We've a new bishop in Tennessee. That it took us all this time should be a clear message of a state of affairs that we dare not allow our new overseer to overlook. May he -- and we -- be blessed with the secure grace of enough chutzpah to risk the effective servant leadership we need so gravely and have lacked for so long.

One obvious signal he can send is how he will cooperate with vestries and others in the deployment of clergy. Whether he overrides lay leadership and encourages only his clones as in the recent past or seeks and affirms true colleagues who won't ultimately turn against him, who speak minds of their own to enrich his own apparently perceptive sensitivity. Put another way and as his ordination vows affirm, "will (he) sustain (his) fellow presbyters and take counsel with them?"

Another signal is what kind of ministry our new bishop wants for all of us, whether it will be for secular success ("plant" new churches at the cost of those already existing and accumulate more debt) or for the enabling of congregations so winsome that people simply can't stay away.

Still another question is to whom will we be called to minister? Will it continue to be the classy new suburbs of mega-million dollar houses with three-car garages or perhaps those other changing and growing communities in our diocese? Those that now present us with economic, cultural, and linguistic landscapes that should we turn from our pained introspection and our secular criteria for success, we would scarcely recognize.

I asked our new bishop when he was yet making the rounds in the dog and pony lead-up to his election what sacrifice he would ask of the diocese were he elected. After a welcome and refreshingly thoughtful reflection, he said, "I would ask you to trust me." All might find those to be more comfortable words and of the better way to begin anew.

I asked some colleagues of mixed persuasions for their opinions about future diocesan directions.
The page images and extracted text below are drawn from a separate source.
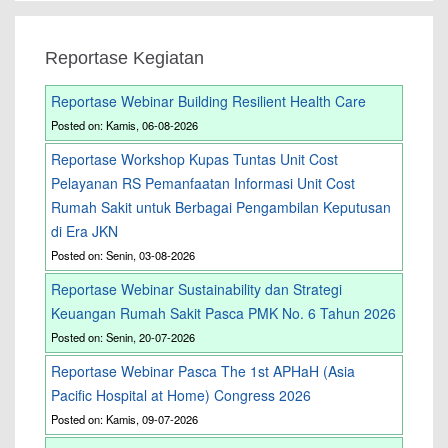
Reportase Kegiatan
Reportase Webinar Building Resilient Health Care
Posted on: Kamis, 06-08-2026
Reportase Workshop Kupas Tuntas Unit Cost
Pelayanan RS Pemanfaatan Informasi Unit Cost
Rumah Sakit untuk Berbagai Pengambilan Keputusan
di Era JKN
Posted on: Senin, 03-08-2026
Reportase Webinar Sustainability dan Strategi
Keuangan Rumah Sakit Pasca PMK No. 6 Tahun 2026
Posted on: Senin, 20-07-2026
Reportase Webinar Pasca The 1st APHaH (Asia
Pacific Hospital at Home) Congress 2026
Posted on: Kamis, 09-07-2026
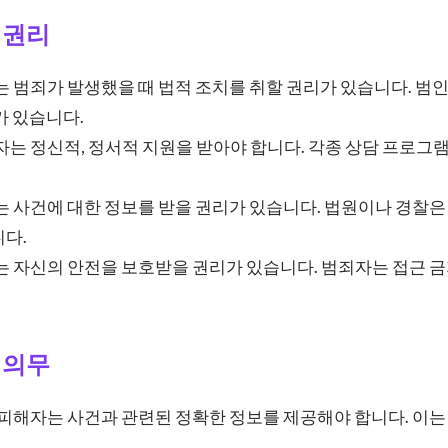
 권리
 범죄가 발생했을 때 법적 조치를 취할 권리가 있습니다. 범
가 있습니다.
는 정신적, 정서적 지원을 받아야 합니다. 각종 상담 프로그
 사건에 대한 정보를 받을 권리가 있습니다. 법원이나 경찰은
다.
 자신의 안전을 보호받을 권리가 있습니다. 범죄자는 접근 금
 의무
피해자는 사건과 관련된 정확한 정보를 제공해야 합니다. 이는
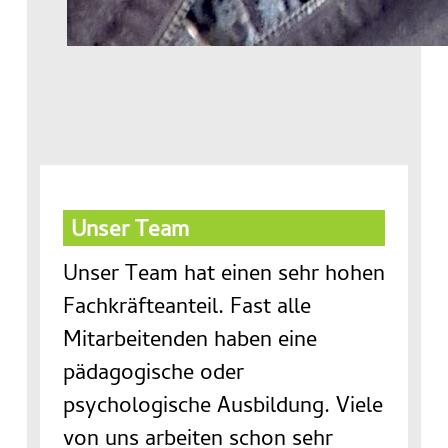
Unser Team
Unser Team hat einen sehr hohen
Fachkräfteanteil. Fast alle
Mitarbeitenden haben eine
pädagogische oder
psychologische Ausbildung. Viele
von uns arbeiten schon sehr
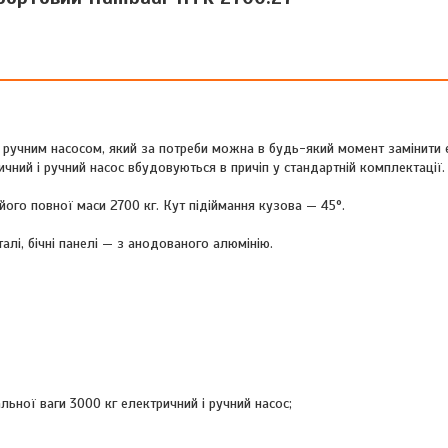
 ручним насосом, який за потреби можна в будь-який момент замінити
чний і ручний насос вбудовуються в причіп у стандартній комплектації.
його повної маси 2700 кг. Кут підіймання кузова — 45°.
лі, бічні панелі — з анодованого алюмінію.
льної ваги 3000 кг електричний і ручний насос;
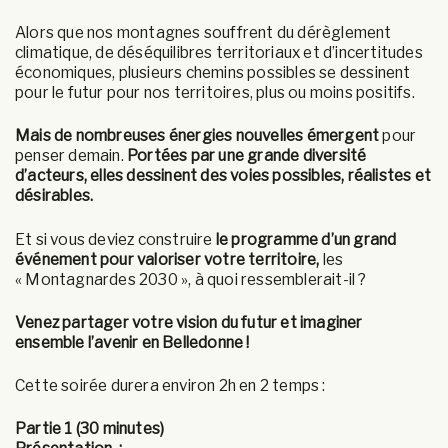
Alors que nos montagnes souffrent du dérèglement
climatique, de déséquilibres territoriaux et d’incertitudes
économiques, plusieurs chemins possibles se dessinent
pour le futur pour nos territoires, plus ou moins positifs.
Mais de nombreuses énergies nouvelles émergent
pour
penser demain.
Portées par une grande diversité
d’acteurs, elles dessinent des voies possibles, réalistes et
désirables.
Et si vous deviez construire
le programme d’un grand
événement pour valoriser votre territoire,
les
« Montagnardes 2030 », à quoi ressemblerait-il ?
Venez partager votre vision du futur et imaginer
ensemble l’avenir en Belledonne !
Cette soirée durera environ 2h en 2 temps :
Partie 1 (
30 minutes
)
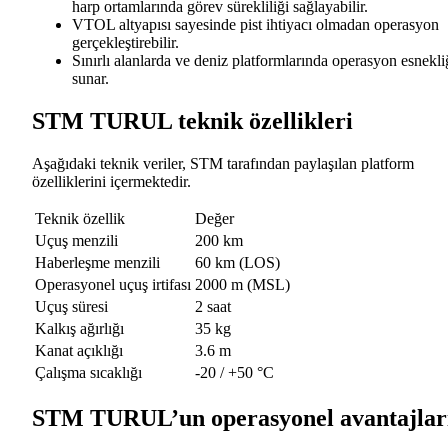
harp ortamlarında görev sürekliliği sağlayabilir.
VTOL altyapısı sayesinde pist ihtiyacı olmadan operasyon
gerçekleştirebilir.
Sınırlı alanlarda ve deniz platformlarında operasyon esnekli
sunar.
STM TURUL teknik özellikleri
Aşağıdaki teknik veriler, STM tarafından paylaşılan platform
özelliklerini içermektedir.
Teknik özellik
Değer
Uçuş menzili
200 km
Haberleşme menzili
60 km (LOS)
Operasyonel uçuş irtifası
2000 m (MSL)
Uçuş süresi
2 saat
Kalkış ağırlığı
35 kg
Kanat açıklığı
3.6 m
Çalışma sıcaklığı
-20 / +50 °C
STM TURUL’un operasyonel avantajlar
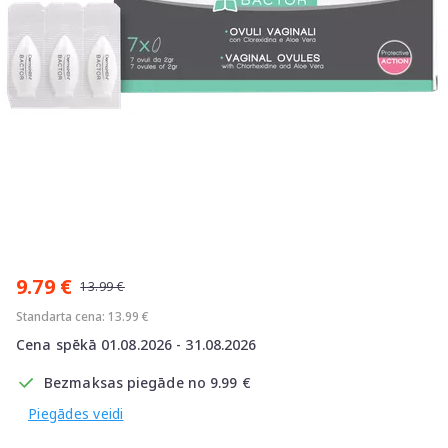
Item
1
9.79 €
of
13.99 €
1
Standarta cena: 13.99 €
Cena spēkā 01.08.2026 - 31.08.2026
Bezmaksas piegāde no 9.99 €
Piegādes veidi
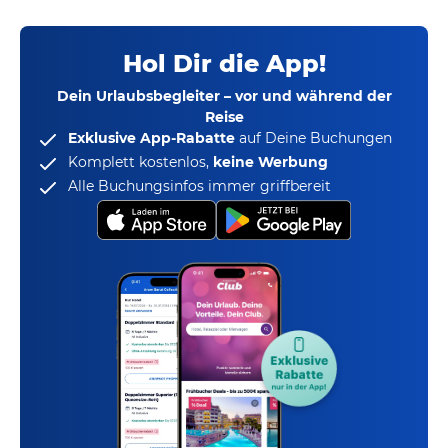
Hol Dir die App!
Dein Urlaubsbegleiter – vor und während der
Reise
Exklusive App-Rabatte
auf Deine Buchungen
Komplett kostenlos,
keine Werbung
Alle Buchungsinfos immer griffbereit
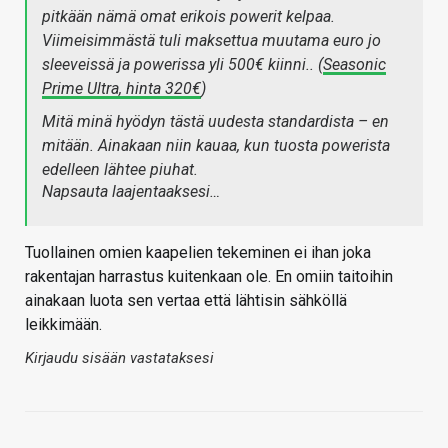
pitkään nämä omat erikois powerit kelpaa.
Viimeisimmästä tuli maksettua muutama euro jo
sleeveissä ja powerissa yli 500€ kiinni.. (
Seasonic
Prime Ultra, hinta 320€
)
Mitä minä hyödyn tästä uudesta standardista – en
mitään. Ainakaan niin kauaa, kun tuosta powerista
edelleen lähtee piuhat.
Napsauta laajentaaksesi…
Tuollainen omien kaapelien tekeminen ei ihan joka
rakentajan harrastus kuitenkaan ole. En omiin taitoihin
ainakaan luota sen vertaa että lähtisin sähköllä
leikkimään.
Kirjaudu sisään vastataksesi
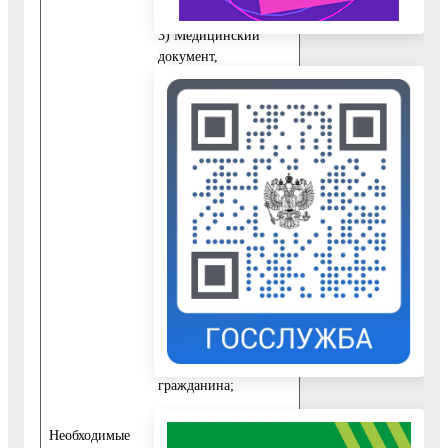
3) Медицинский
документ,
подтверждающий
отсутствие
медицинских
противопоказаний;
4) Свидетельство о
регистрации по месту
жительства или
пребывания
несовершеннолетнего
гражданина либо
свидетельство о
регистрации по месту
жительства
несовершеннолетнего
гражданина;
5) Документ,
Необходимые
удостоверяющий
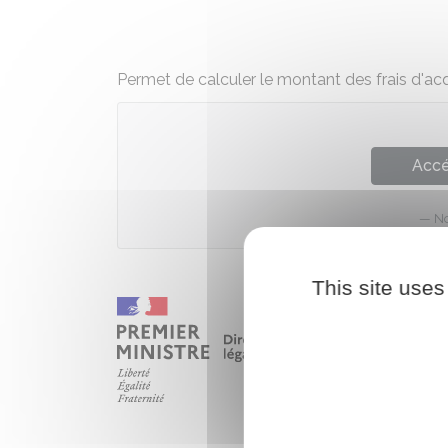
Permet de calculer le montant des frais d'acqu
Accé
No
This site uses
I found that we all yearn primarily for reconciliation among the laity as well as the clergy.

Only one suggested a way we might achieve this. "Orthopraxis always trumps orthodoxy," he wrote and then advised a serious look at something Jesus seemed to like a lot and which is also a favorite of our new PB. You know how it goes -- "preach good news to the poor... proclaim release to the captives and recovering of sight to the blind... set at liberty those who are oppressed... and proclaim the acceptable year of the Lord" (cf Lk 4.14-21).

"In our inner cities," he continued, "in the 'haunts of wretchedness and need' two, perhaps three generations are perishing for want of the Gospel of Jesus Christ as incarnated in the ministries of his Church. It is not enough to have compassion from a distance, for compassion isn't necessarily justice.

"When we creatively engage ourselves directly in fulfilling our Baptismal Covenant's justice ministry," he concluded, "we will find that the reconciliation we so desire and that so eludes us, will be accomplished in our midst."